Research

Research and development is also being carried on to extend the applications of our detectors optimizing both the sensors and the readout techniques.

Our detectors are normally used in the energy range 5-30 keV. In this range the absorption efficiency of standard 0.3-1 mm silicon sensors is acceptable. Silicon sensors of thickness up to 2 mm have been tested in terms of spatial resolution and signal-to-noise ratio in order to improve the absorption efficiency for hard X-rays.

In order to achieve an acceptable absorption efficiency for harder X-rays either thicker silicon of high-Z sensor materials should be used. Test measurements are being carried out in collaboration with other institution to develop strip and pixel CdTe, CdZnTe and GaAs sensors for our detectors.

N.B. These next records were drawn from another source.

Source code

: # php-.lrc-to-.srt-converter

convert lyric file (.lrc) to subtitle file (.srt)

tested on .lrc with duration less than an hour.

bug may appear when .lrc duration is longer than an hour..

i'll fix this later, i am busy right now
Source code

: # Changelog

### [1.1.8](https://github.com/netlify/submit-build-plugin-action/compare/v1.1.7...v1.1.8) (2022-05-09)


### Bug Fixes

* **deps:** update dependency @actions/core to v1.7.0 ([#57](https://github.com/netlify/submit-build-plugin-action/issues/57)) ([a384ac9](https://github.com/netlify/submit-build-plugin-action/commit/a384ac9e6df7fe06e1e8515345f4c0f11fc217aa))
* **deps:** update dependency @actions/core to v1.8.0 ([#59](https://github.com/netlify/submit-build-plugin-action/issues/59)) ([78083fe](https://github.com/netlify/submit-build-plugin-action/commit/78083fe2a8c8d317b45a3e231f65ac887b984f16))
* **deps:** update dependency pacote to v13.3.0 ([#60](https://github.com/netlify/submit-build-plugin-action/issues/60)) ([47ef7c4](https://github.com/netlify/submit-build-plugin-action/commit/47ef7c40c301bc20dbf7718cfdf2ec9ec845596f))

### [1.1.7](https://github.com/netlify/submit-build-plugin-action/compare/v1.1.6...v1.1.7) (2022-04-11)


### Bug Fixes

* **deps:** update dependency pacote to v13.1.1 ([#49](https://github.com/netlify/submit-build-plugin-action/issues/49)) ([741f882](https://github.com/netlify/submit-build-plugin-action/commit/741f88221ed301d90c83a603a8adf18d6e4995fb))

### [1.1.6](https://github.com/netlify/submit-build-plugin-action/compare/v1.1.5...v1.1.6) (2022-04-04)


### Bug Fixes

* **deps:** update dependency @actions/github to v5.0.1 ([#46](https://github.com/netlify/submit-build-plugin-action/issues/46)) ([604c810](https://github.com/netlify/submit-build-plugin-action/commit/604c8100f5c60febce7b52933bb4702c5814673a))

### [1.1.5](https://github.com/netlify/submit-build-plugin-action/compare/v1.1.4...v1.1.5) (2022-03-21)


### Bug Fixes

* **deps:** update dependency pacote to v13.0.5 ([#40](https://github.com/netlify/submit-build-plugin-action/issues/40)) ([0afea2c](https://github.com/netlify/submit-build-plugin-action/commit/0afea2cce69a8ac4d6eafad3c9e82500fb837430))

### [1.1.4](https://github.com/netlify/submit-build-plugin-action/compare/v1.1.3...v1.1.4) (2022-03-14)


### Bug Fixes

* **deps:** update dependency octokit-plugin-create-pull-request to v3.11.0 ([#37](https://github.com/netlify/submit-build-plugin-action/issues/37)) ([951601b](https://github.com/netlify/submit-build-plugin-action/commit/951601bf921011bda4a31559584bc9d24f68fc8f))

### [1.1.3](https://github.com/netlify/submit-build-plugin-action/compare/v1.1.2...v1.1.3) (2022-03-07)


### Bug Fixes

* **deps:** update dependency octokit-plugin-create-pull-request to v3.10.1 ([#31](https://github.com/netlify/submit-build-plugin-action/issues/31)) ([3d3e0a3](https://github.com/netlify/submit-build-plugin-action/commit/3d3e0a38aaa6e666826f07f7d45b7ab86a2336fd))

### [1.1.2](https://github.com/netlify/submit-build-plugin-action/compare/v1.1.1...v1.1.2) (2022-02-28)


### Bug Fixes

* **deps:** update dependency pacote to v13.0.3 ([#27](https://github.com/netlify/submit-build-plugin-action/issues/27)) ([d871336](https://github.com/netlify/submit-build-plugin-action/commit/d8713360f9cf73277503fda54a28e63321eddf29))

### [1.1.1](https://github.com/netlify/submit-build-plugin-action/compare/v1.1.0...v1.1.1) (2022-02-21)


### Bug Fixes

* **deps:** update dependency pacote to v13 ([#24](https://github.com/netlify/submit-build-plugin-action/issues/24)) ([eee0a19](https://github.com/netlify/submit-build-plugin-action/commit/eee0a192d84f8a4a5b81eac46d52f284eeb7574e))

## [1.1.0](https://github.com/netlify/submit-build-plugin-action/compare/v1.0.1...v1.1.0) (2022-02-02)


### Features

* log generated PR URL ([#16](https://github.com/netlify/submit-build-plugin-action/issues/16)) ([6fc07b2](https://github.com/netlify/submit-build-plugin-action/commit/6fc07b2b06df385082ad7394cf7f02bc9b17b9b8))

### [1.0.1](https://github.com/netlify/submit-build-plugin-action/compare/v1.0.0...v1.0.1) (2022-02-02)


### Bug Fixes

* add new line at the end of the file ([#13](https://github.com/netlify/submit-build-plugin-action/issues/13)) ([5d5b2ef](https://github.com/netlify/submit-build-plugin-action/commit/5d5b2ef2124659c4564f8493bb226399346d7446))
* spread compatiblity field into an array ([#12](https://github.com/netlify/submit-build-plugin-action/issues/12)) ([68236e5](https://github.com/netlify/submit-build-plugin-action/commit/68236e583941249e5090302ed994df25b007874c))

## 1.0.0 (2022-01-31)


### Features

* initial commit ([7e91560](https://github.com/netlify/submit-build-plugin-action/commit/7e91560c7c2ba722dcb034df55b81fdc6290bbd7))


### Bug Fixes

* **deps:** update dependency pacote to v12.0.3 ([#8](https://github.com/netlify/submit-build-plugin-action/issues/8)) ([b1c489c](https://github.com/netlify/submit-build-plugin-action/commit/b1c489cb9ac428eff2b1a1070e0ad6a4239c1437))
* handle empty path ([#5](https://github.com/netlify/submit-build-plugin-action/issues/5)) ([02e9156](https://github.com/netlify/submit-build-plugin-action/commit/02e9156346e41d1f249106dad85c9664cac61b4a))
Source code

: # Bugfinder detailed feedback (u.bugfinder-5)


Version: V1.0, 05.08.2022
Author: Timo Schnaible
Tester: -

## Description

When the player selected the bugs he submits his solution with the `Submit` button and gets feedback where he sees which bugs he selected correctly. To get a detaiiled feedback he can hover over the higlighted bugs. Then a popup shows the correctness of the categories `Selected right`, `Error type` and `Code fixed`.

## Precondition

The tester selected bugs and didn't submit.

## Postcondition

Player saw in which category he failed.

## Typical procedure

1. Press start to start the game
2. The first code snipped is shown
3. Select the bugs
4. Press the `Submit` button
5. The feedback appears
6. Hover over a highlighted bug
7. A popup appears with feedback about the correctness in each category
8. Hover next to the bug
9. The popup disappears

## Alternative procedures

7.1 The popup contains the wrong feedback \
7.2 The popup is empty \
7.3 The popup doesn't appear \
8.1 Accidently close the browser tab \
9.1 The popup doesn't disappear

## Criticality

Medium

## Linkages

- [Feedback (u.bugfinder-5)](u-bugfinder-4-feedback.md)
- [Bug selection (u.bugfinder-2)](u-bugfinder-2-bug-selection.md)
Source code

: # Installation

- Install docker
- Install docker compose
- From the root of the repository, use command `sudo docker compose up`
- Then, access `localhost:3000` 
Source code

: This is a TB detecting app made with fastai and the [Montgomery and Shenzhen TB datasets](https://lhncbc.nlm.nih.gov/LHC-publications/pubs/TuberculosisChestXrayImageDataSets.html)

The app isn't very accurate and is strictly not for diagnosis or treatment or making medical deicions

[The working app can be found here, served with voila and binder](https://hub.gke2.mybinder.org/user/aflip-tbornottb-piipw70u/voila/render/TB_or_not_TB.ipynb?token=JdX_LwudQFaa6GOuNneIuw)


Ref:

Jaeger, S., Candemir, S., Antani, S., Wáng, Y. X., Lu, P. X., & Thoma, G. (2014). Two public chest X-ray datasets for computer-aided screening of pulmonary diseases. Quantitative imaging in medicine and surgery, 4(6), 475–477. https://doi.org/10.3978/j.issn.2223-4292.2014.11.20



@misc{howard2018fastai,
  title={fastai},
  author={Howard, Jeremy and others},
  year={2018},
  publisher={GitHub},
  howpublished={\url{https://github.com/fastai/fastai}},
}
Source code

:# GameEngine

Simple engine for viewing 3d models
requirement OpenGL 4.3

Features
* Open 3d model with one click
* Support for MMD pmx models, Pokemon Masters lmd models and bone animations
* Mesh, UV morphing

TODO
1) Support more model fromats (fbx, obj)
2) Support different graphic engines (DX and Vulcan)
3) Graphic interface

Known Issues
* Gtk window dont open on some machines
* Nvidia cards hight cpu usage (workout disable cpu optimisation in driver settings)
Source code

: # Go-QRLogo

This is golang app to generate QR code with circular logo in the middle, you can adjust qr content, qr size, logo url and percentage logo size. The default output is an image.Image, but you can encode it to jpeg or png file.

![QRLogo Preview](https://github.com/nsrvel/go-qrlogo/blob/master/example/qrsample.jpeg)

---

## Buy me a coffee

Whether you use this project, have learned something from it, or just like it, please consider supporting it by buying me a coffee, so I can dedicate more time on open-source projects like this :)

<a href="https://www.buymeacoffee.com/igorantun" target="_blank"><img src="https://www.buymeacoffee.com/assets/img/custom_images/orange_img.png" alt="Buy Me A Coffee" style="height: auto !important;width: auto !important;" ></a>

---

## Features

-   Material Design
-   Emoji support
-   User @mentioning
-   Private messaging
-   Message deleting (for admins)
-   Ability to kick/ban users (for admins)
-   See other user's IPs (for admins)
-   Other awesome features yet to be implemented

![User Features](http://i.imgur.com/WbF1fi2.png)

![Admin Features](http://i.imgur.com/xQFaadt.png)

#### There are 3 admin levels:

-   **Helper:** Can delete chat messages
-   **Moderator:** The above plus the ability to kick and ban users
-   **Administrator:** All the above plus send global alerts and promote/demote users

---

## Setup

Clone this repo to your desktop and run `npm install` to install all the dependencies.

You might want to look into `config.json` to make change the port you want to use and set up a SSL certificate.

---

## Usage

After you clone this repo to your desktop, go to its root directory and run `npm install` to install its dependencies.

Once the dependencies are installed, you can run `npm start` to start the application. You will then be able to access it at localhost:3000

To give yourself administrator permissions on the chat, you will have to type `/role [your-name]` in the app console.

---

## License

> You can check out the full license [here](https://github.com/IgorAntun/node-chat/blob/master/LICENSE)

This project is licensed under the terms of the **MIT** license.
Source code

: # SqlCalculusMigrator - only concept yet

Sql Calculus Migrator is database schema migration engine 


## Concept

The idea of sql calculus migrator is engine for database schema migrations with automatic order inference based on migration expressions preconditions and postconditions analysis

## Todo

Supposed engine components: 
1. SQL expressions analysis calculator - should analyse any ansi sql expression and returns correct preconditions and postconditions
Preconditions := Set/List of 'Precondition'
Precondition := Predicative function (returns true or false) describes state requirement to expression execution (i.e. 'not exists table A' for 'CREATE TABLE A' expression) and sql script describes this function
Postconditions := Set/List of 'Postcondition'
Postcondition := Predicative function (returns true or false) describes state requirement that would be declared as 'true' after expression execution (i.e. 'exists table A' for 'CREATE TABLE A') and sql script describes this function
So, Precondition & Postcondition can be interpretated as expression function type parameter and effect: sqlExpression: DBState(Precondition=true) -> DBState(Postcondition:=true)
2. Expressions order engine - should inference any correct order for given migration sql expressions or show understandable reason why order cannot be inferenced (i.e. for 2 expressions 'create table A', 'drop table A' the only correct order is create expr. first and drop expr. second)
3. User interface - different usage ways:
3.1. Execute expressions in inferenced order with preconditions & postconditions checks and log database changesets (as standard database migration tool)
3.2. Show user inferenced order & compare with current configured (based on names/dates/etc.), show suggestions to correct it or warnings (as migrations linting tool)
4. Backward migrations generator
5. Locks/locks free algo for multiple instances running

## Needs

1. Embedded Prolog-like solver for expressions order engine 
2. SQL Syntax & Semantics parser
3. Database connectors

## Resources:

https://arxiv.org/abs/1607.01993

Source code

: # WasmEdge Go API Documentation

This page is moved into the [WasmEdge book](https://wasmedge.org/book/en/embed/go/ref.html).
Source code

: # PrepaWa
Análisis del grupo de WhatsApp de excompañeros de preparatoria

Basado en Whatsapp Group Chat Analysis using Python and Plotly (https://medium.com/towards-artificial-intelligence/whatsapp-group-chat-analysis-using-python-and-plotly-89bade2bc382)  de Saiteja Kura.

For energies lower than 2 keV, most of the photons are absorbed at the sensor surface, therefore the entrance window i.e. the backplane of the sensor must be optimized. We collaborate with silicon foundries in order to optimize the charge collection efficiency at the entrance window of the sensor.

The charge produced by the X-rays in the silicon sensors diffuses in the bulk while drifting to the collecting electrodes. This means that if a photon is absorbed in a region between two electronics channels, it signal will be splitted between them (charge sharing effect). Even if it is a disadvantage for single photon counting detectors, the charge sharing can be exploited by charge integrating ones to improve the spatial resolution by inter-channel interpolation.

This method has been tested using GOTTHARD, MOENCH . The hit position of single photons can be interpolated by exploiting the fix correlation between the hit position and the ratio of the charge collected by neighboring channels. Once this relation has been measured, with the help of a uniform photon field, the position of incoming photons can be recostructed with a (sub-)micron precision.

The main limitation of state-of-the-art counting systems appears at high photon fluxes. In fact, if a second photon arrives during the time required to register the previous one, it is lost and causes a loss of efficiency and of linearity. Although the data can be partially corrected, this effect sets a maximum limit on the count rate for the detector and consequently the data throughput is reduced. Higher fluxes can only be measured with charge integrating (CI) detectors, which normally have disadvantages like limited dynamic range or a resolution that is not single-photon, sensitivity to sensor dark current and contribution to the background arising from the fluorescent radiation possibly emitted by the samples. The ideal detector would have the noise level, dynamic range and background suppression capability of a SPC detector, but the flux capability of a CI device.

A method to extend the count-rate capability is to operate SPC devices using the time-over-threshold (ToT) acquisition mode while still preserving their outstanding dynamic range. It allows the energy deposited by a particle in the detector element to be estimated by measuring the time during which the signal generated by the detected particle remains above a comparator threshold. The ToT method directly converts the signal pulse height into a digital value in the early stage of the front-end electronics in parallel for all the channels of the detector, which greatly simplifies the system compared with analog detectors with serial readout through one or several ADCs.

The rate capability of MYTHEN is extended by at least a factor of two when using the ToT acquisition mode and this can further be optimized by using a different shaping of the analogue signal. MYTHEN can be operated with high gain settings (low noise) with improved performances at high rates compared with the standard or fast settings of traditional SPC operation and, therefore, experiments can be performed at low energies also with high radiation fluxes, without the need to attenuate the beam as would be required in SPC mode.

Another method to extend the count rate capability is pileup tracking by using multiple comparator threshold. In this case, one threshold is kept as normal at 50% of the photon energy, while additional threshold are tuned at higher values in order to detect photons which pile up at high rates. This mehtod has been tested using MYTHEN II where, together with an outstanding shaping time shorter than 30 ns, it allows to achieve count rates higher than 25 MHz per strip with 80% efficiency using three counters.

Hybrid detector can be used not only to detect X-rays, but also different type of ionizing particles.

Applications like PEEM and electron microscopy also benefit from the large dynamic range, fast frame rate capability and low noise level of ourdetectors.

It is very challenging to obtain single photon resolution for energies lower than 1 keV since the charge created by single photons is comparable with the electronic noise of our readout electronics and is difficult to discriminate.

Low Gain Avalanche Detectors (LGADs) are novel sensors offering internal multiplication of the signal. Proof-of-principle measurements using both single photon counting and charge integrating microstrip readout show that the single photon resolution can be pushed to much lower energies. We have demonstrated that by using of a multiplication factor of about 7, the minimum detectable energy of the MYTHEN single photon counting microstrip detector could be reduced of a factor of 5. 

Based on these encouraging results, we are collaborating with silicon foundries in order to optimize the performance of this  technology, which was originnally developed for timing for high energy physics, for soft X-ray detection. In particular, we need to optimize the segmentation and the quantum efficiency of these devices.